Вот, полюбуйтесь – се не-человек, позорно бросивший умирать своего товарища. Коллегу. Врача. Позабывший про умирающих же пациентов.
Мейзель не выдержал, невежливо перебил профессора, завернувшего восторженную речь про долгожданное отступление холеры и чудесное спасение государя, который одним манием царственной длани на Сенной…
А где Матвей Яковлевич Мудров, позвольте узнать? Неужели отбыл в Москву?
Профессор замолчал, будто сломался. Стало очень тихо. Только стучало и прыгало сердце то в ушах Мейзеля, то в его же груди.
8 июля 1831 года.
Заразился и умер от холеры.
Похоронен на холерном кладбище на Выборгской стороне. На углу Чугунной и Арсенальной. Сразу за церковью Святого Самсона. Знаете, где это?
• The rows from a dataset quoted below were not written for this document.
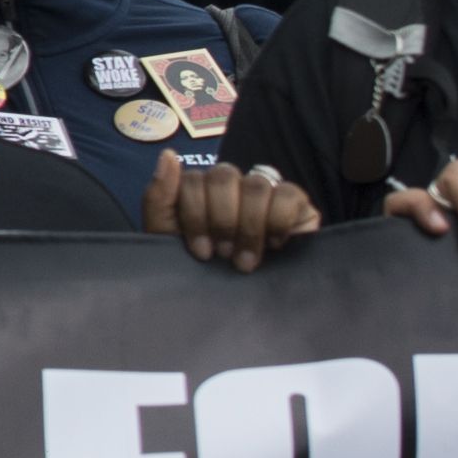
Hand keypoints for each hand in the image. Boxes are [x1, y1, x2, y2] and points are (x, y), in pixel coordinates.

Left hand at [141, 151, 318, 270]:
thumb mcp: (167, 236)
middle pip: (224, 176)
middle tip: (224, 253)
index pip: (194, 179)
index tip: (201, 251)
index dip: (195, 215)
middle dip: (221, 220)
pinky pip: (289, 194)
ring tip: (245, 257)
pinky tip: (273, 243)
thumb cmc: (199, 268)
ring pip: (255, 184)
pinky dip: (278, 220)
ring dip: (248, 225)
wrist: (232, 303)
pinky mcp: (298, 205)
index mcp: (200, 188)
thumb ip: (159, 196)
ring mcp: (265, 192)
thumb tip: (168, 154)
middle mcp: (233, 185)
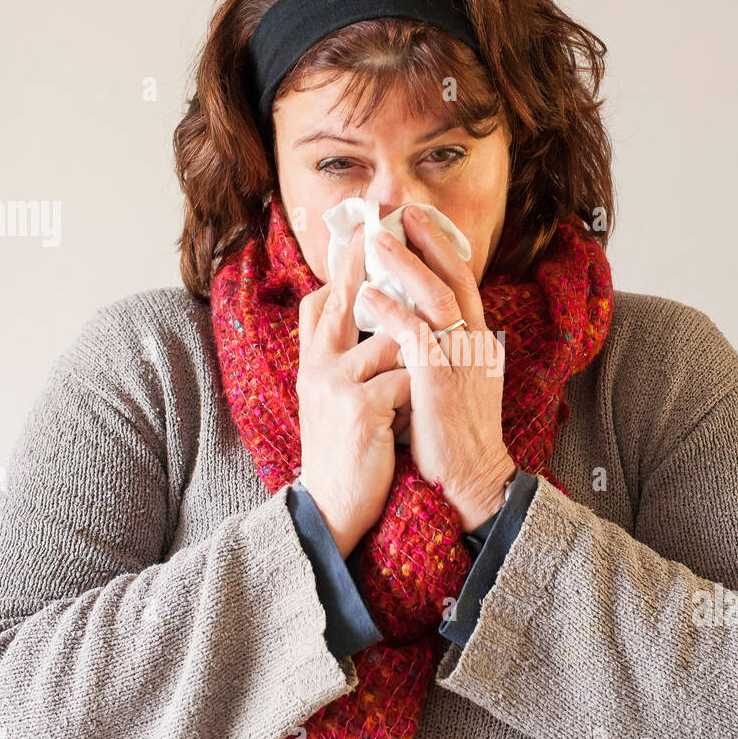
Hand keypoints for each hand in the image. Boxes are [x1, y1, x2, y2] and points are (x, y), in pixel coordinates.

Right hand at [297, 226, 410, 558]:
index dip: (342, 268)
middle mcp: (318, 366)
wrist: (333, 508)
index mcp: (313, 363)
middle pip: (345, 299)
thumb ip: (349, 362)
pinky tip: (421, 412)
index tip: (360, 235)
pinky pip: (408, 377)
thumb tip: (375, 324)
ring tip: (424, 382)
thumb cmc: (347, 453)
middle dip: (369, 264)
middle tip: (387, 230)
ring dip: (417, 354)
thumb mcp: (335, 401)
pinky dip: (422, 390)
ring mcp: (338, 384)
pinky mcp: (362, 408)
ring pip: (392, 339)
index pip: (321, 303)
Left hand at [359, 205, 517, 531]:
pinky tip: (367, 297)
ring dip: (404, 265)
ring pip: (434, 297)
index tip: (419, 221)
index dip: (442, 249)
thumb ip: (449, 351)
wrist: (473, 482)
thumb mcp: (460, 384)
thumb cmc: (456, 437)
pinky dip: (390, 312)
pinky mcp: (439, 382)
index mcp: (480, 343)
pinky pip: (414, 335)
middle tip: (401, 211)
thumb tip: (424, 326)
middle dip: (428, 241)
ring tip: (376, 240)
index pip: (462, 283)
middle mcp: (475, 344)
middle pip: (453, 277)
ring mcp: (459, 361)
Куликово поле бывшее.
Да, Мейзель знал.
“Под сим камнем погребено тело раба Божия Матвея Яковлевича Мудрова, старшего члена Медицинского Совета центральной холерной комиссии, доктора, профессора и директора Клинического института Московского университета, действительного статского советника и разных орденов кавалера, окончившего земное поприще свое после долговременного служения человечеству на христианском подвиге подавания помощи зараженным холерой в Петербурге и падшего от оной жертвой своего усердия”.
После долговременного служения человечеству…
Жара наконец-то ушла, в городе снова было прохладно, влажно, холерное кладбище неторопливо плыло в тумане, тихо покачивая новенькими крестами.
Мейзель вдруг понял, что больше не может винить себя. А может, и не должен. Он совершил страшное предательство, да. И готов был понести наказание за свой проступок – видит Бог, совершенно готов. Если б его сослали на каторгу – он бы пошел, пусть не радостно, но вполне понимая, за что, и не ропща.